Les jeunes du Baol pour la plupart sont durement touchés par le chômage. La question liée à l'emploi et à l'employabilité des jeunes constitue une véritable équation car les jeunes âgés de 18 à 35 ans ne peuvent pas trouver de l'emploi à cause de l'inadéquation entre l'offre de formation et le marché du travail. Comme partout ailleurs. Reportage

La question de l'emploi et de l'employabilité des jeunes constitue une préoccupation dans la région de Diourbel. Les jeunes âgés de 18 ans à 35 ans diplômés ou non diplômés peinent à trouver un travail décent. C'est le cas de Monsieur Omar Bayo Fall, un jeune diplômé du Cesti mais également titulaire d'un master 2 en droit privé à l'université Alioune Diop de Bambey. Il a mis en place son propre cabinet qui lui permet de mener des activités de consultance juridique. Il attend que l'Etat trouve des emplois aux jeunes sous plusieurs formes.

Il s'agit, selon lui, d'insérer les jeunes dans la fonction publique mais aussi et surtout essayer de rajeunir l'administration parce qu'il y a beaucoup de retraités qui sont maintenus dans leur poste.

Et il poursuit : « le président de la République a insisté sur cela le 1er Mai dernier, fête du travail. Il a poussé un niet catégorique aux centrales syndicales en leur disant qu'il est tout à fait anormal que des vieux retraités puissent travailler jusqu'à 65 ans alors que les jeunes sont là. Il est bon de tenir un tel discours mais c'est bon aussi d'aller jusqu'au bout de sa logique.
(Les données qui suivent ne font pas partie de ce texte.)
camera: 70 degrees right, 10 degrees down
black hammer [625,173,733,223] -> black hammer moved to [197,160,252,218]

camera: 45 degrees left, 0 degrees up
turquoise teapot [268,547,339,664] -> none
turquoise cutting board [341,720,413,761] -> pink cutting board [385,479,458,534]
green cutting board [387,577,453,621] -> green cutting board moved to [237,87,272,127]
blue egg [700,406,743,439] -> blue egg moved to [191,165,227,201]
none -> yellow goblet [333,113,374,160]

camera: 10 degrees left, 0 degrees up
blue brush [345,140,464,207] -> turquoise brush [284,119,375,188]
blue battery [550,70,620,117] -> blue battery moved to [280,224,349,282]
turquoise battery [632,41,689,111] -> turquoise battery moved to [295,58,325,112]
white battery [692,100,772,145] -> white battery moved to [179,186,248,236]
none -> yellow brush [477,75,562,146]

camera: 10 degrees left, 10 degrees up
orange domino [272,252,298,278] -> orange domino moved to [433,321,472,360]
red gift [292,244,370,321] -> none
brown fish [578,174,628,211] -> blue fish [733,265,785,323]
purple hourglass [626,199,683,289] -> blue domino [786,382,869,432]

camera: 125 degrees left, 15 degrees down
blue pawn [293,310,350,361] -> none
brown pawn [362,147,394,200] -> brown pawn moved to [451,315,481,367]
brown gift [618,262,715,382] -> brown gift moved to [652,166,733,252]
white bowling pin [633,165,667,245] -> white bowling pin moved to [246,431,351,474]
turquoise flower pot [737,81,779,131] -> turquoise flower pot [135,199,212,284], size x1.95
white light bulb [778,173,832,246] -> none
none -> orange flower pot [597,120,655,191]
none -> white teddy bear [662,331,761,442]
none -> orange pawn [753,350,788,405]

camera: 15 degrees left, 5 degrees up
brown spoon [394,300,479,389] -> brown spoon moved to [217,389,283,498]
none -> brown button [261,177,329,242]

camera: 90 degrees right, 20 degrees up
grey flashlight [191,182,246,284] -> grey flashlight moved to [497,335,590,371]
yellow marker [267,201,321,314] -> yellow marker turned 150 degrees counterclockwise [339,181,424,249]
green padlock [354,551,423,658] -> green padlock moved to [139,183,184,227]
Les vieux partent à la retraité à 60 ans sur les papiers mais il y a des dérogations dans la magistrature et pour les professeurs d'université car ils peuvent aller jusqu'à 65 ans. Mais dans les faits, il y a des vieux qui sont partis à la retraite à 60 ans et qui sont encore maintenus. Il faut penser à rajeunir l'administration mais aussi essayer de faire des politiques qui peuvent encourager les jeunes à s'investir dans l'auto emploi. Il faut essayer d'accompagner les jeunes qui ont osé créer leur propre entreprise avec la DER (Direction de l'entreprenariat rapide) mais aussi dans d'autres structures. Mais le plus important, c'est de financer ceux qui sont prioritaires et ceux qui ont de l'expérience et qui ont des projets ambitieux et éviter la politisation des financements qu'on reproche souvent au gouvernement ».

Quid de la pression sociale ? Et notre interlocuteur de nous révéler : « Le jeune célibataire subit une certaine violence autour de son environnement. On me demande souvent pourquoi je ne me suis pas marié .C'est parce que je n'ai pas encore les moyens .On ne peut dire tout et on ne peut pas passer toute sa vie à raconter ses difficultés aux populations. Mais le plus important, c'est de faire ce qui dépend de soi », a-t-il conclu.

Pour Mme Fatou Ndiaye, titulaire de Master 2 en santé communautaire, il est difficile de trouver un emploi. « Nous sommes restés plus de 6 à 7 ans sans pouvoir trouver un emploi. Il faut que l'Etat mette les conditions idoines pour pouvoir nous insérer dans la fonction publique. L'offre de formation ne répond pas souvent aux besoins du marché du travail. Il faut donc réorienter les offres de formation », a-t-elle lancé.